--- BRANO DI TESTO ---

In tutti i casi indicati, l'istanza di prosecuzione deve essere proposta con ricorso al giudice istruttore o, in mancanza, al presidente del tribunale e il ricorso, unitamente al decreto che fissa l'udienza, deve essere notificato a cura dell'istante alle altre parti nel termine stabilito dal giudice.

Termini diversi da quelli indicati dall'art. 297 c.p.c. sono previsti in alcuni casi particolari di sospensione

Nel caso di sospensione disposta a richiesta delle parti (art. 296 c.p.c.), l'istanza per la prosecuzione va proposta dieci giorni prima della scadenza del termine di sospensione.

Ai sensi dell'art. 50 c.p.c., la riassunzione della causa davanti al giudice dichiarato competente in esito alla procedura di regolamento di competenza deve avvenire nel termine fissato nell'ordinanza che ha definito tale procedura o, in mancanza, entro tre mesi dalla comunicazione della stessa.

Ai sensi dell'art. 54 c.p.c., la riassunzione della causa in esito alla trattazione del ricorso per la ricusazione del giudice deve essere effettuata entro il termine di sei mesi dalla comunicazione dell'ordinanza decisoria. Non è stata ritenuta equipollente alla riassunzione la proposizione di un ricorso per cassazione ex art. 111 Cost. avverso l'ordinanza di rigetto dell'istanza di ricusazione, in ragione della diversa finalità di tale strumento impugnatorio rispetto a quella di riattivare il giudizio (Cass. civ., sez. II, 12 ottobre 2017, n. 24007).

iv) In caso di rimessione della causa dal giudice di appello a quello di primo grado, per l'integrazione del contraddittorio, il termine per la riassunzione del processo decorre, ancorché sia stato diversamente disposto dal giudice, dalla notificazione della sentenza, come disposto dall'art. 353 c.p.c., richiamato dal successivo art. 354 c.p.c., poiché la notificazione è un atto formale che non ammette equipollenti, quali la comunicazione della sentenza stessa, né il giudice può abbreviare i termini perentori fissati dalla legge, in violazione dell'art. 153 c.p.c. In ogni caso la parte onerata della riassunzione deve provvedervi comunque entro il termine generale di cui all'art. 327 c.p.c., decorrente dalla pubblicazione della sentenza, a pena di estinzione del processo, non essendo ipotizzabile che la riassunzione possa avvenire senza prefissati limiti temporali e dovendo coordinarsi l'onere di riassunzione in modo che il termine per provvedervi non scada prima del termine per il ricorso per cassazione, il quale ha un effetto interruttivo sul predetto onere (Cass. civ., sez. VI, ord. 6 aprile 2016, n. 6622).

Segue. Rito del lavoro. Eccezione di estinzione per tardiva riassunzione

Nel rito del lavoro, l'eccezione di estinzione del processo per tardiva riassunzione davanti al giudice di rinvio va proposta in sede di costituzione prima dell'udienza di discussione ex art. 416 c.p.c., dovendosi interpretare la locuzione «prima di ogni difesa» conformemente alla ratio di garantire il tempestivo e ordinato svolgimento del giudizio, nel rispetto del principio della ragionevole durata del processo di cui all'art. 111 Cost. (Cass. civ., sez. lav., 12 marzo 2015, n. 4979).

---

→ OPERAZIONE RICHIESTA 1:
Secondo il brano sulla riassunzione del processo, entro quale termine deve essere riassunta la causa al termine della trattazione del ricorso per la ricusazione del giudice?
→ OPERAZIONE RICHIESTA 2:
Prosegua il brano sulla riassunzione del processo, partendo dopo l'ultima frase riportata.

--- MATERIALE DI RIFERIMENTO ---

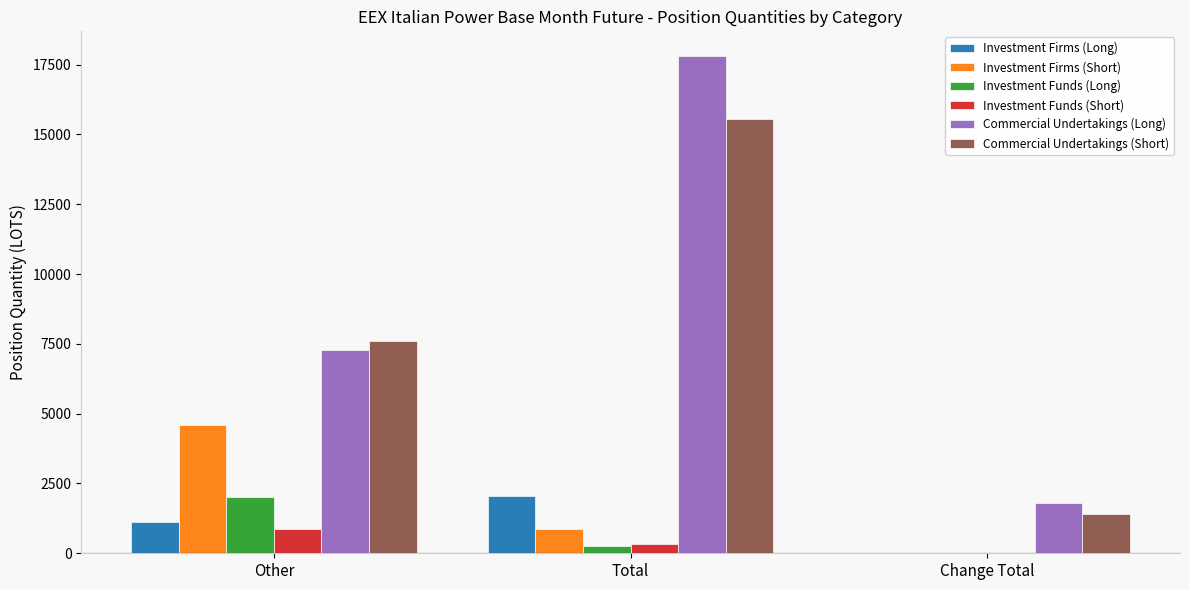

Which series changed the most between Other and Total?

Commercial Undertakings (Long)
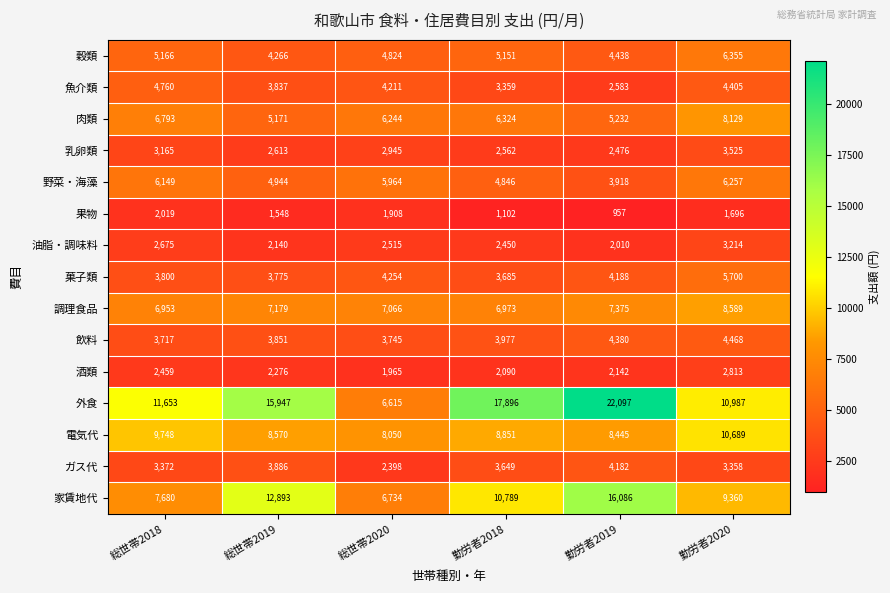

True or false: 酒類 has a value of 2813 at 勤労者2020.

True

---

→ RISULTATO PRODOTTO 1:
Entro sei mesi dalla comunicazione dell'ordinanza decisoria.

→ RISULTATO PRODOTTO 2:
Segue. Giudizio di rinvio

Ai sensi dell'art. 393 c.p.c.,se la riassunzione innanzi al giudice del rinvio non avviene entro il termine di cui all'art. 392 c.p.c., o si avvera successivamente a essa una causa di estinzione del giudizio di rinvio, si estingue non soltanto quest'ultimo, ma l'intero processo, con caducazione di tutte le sentenze emesse nel corso dello stesso, salvo, ovviamente quelle già passate in giudicato perché non impugnate (Cass. civ., sez. III, 7 febbraio 2012, n. 1680; Cass. civ., sez. III, 18 marzo 2014, n. 6188; Cass. civ., sez. II, 31 agosto 2018, n. 21469). La sentenza della Corte Suprema (rectius: il principio di diritto) conserva, peraltro, il suo effetto vincolante anche nel nuovo processo che sia instaurato con la riproposizione della domanda (Cass. civ., sez. III, 18 marzo 2014, n. 6188; Cass. civ., sez. I, 19 giugno 2014, n. 13974).

Nel processo instaurato con la riproposizione della domanda, non è precluso alle parti formulare domande ed eccezioni nuove rispetto a quelle del giudizio estinto, giacché non opera la preclusione, stabilita invece dall'art. 394, comma 3, c.p.c. con riguardo al procedimento in sede di rinvio, di prendere conclusioni diverse da quelle prese nel processo in cui fu pronunciata la sentenza cassata (Cass. civ., sez. II, 30 agosto 2012, n. 14723; Cass. civ., sez. lav., 23 ottobre 2015, n. 22544).

Qualora ricorra ipotesi di litisconsorzio necessario ed il giudizio, dopo la cassazione con rinvio della sentenza di merito, sia stato tempestivamente riassunto nei confronti di alcuni soltanto dei litisconsorti, non si verifica l'estinzione del processo, essendo dovere del giudice ordinare l'integrazione del contraddittorio ai sensi dell'art. 102 c.p.c.; l'estinzione potrà essere dichiarata soltanto ove tale ordine non venga tempestivamente eseguito (Cass. civ., sez. III, 19 marzo 2012, n. 4370).